> _Excerpt provided_
● ● ●

3.1.10 Self-test on Rhyme

Select an answer you think is correct in each section:

1.
a) Poems need rhyme to be good poems.
b) Rhyme is one of the most effective ways of binding a poem into a single unit.
c) It is spelling not sound that determines rhyme.

2.
a) Rhyme in poetry is sometimes achieved with word order.
b) There is essentially only one kind of rhyme in poetry.
c) Rhyme is not affected by sound variation.

Read the extract and answer the questions that follow.

Out there, we've walked quite friendly up to Death;
Sat down and eaten with him, cool and bland, -
Pardoned his spilling mess-tins in our hand.
We've sniffed the green thick odour of his breath, -
Our eyes wept, but our courage didn't writhe.
He's spat at us with bullets and he's coughed
Shrapnel. We chorussed when he sang aloft;
We whistled while he shaved us with his scythe.

(From Wilfred Owen's "The Next War")
(In Poets and poetry (1992). R.K. Sadler, T.A.S. Hayllar & C.J. Powell (Eds.). Melbourne: Macmillan Education.)

3. What kind of rhyme is being used in the above extract?
a) half-rhyme
b) internal rhyme
c) end-rhyme

He was so frail,
So small where he lay dead,
Hands at the trail,
And slack the little head;
They laid him in her lap
And still she did not weep,
But with his tattered cap
Fanned him asleep.
And then, 'O God!' she said,
And then, 'O God!'
And touched him where the shod
Hard hoof had marked his head.

Mary Gilmore: "Killed in the street")
(In Poets and poetry (1992), R.K. Sadler, T.A.S. Hayllar & C.J. Powell (Eds.) Melbourne: Macmillan Education.)

4. What kind of rhyme is being used in the above poem?
a) end-rhyme
b) slant-rhyme
c) internal rhyme

Read the poem printed below and answer the questions (5 - 8) that follow.

The Bat
By day the bat is cousin to the mouse.
He likes the attic of an ageing house.

His fingers make a hat about his head.
His pulse beat is so slow we think him dead.

He loops in crazy figures half the night
Among the trees that face the corner light.

But when he brushes up against a screen,
We are afraid of what our eyes have seen:

For something is amiss or out of place
When mice with wings can wear a human face.

Theodore Roethke
(In The Poetic Voice (1974). A.R. Kitzhaber & S. Malarkey (Eds.). Sydney: Holt, Rinehart and Winston.)

5. What statement below most accurately describes the rhyming scheme of the above poem?
a) This poem is written in end-rhyme.
b) This poem is written in short, rhyming stanzas.
c) This poem is written in rhyming couple

6. Which statement do you think is correct?

● ● ●

> _Task requirements_
Transcribe the part of the rhyme self-test that runs from "He likes the" up to and including "a human face.".

(Stored records)

● ● ●

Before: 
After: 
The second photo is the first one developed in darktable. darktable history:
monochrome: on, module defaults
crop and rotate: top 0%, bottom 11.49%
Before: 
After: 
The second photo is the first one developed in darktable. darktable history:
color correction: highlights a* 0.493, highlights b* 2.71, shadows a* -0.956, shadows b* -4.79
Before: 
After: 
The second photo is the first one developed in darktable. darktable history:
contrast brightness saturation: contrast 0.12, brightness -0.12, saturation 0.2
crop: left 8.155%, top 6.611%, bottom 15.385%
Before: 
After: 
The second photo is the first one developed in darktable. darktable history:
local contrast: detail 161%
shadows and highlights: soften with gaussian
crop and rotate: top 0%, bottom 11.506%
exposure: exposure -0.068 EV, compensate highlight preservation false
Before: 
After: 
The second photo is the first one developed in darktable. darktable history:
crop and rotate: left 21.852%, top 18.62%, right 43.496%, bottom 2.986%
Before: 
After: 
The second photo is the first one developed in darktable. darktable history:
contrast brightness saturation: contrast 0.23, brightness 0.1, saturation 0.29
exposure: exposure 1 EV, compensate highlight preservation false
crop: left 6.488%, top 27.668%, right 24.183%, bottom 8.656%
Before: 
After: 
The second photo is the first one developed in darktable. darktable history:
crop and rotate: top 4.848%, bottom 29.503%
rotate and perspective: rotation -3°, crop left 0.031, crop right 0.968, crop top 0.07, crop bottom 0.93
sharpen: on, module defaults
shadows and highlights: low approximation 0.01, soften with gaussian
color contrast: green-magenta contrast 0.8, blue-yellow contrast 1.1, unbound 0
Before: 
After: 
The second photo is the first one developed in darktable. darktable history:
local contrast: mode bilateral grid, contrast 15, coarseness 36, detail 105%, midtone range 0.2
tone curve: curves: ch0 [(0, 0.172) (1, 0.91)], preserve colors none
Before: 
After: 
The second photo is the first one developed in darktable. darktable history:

● ● ●

> _Result of this task_
He likes the attic of an ageing house.

His fingers make a hat about his head.
His pulse beat is so slow we think him dead.

He loops in crazy figures half the night
Among the trees that face the corner light.

But when he brushes up against a screen,
We are afraid of what our eyes have seen:

For something is amiss or out of place
When mice with wings can wear a human face.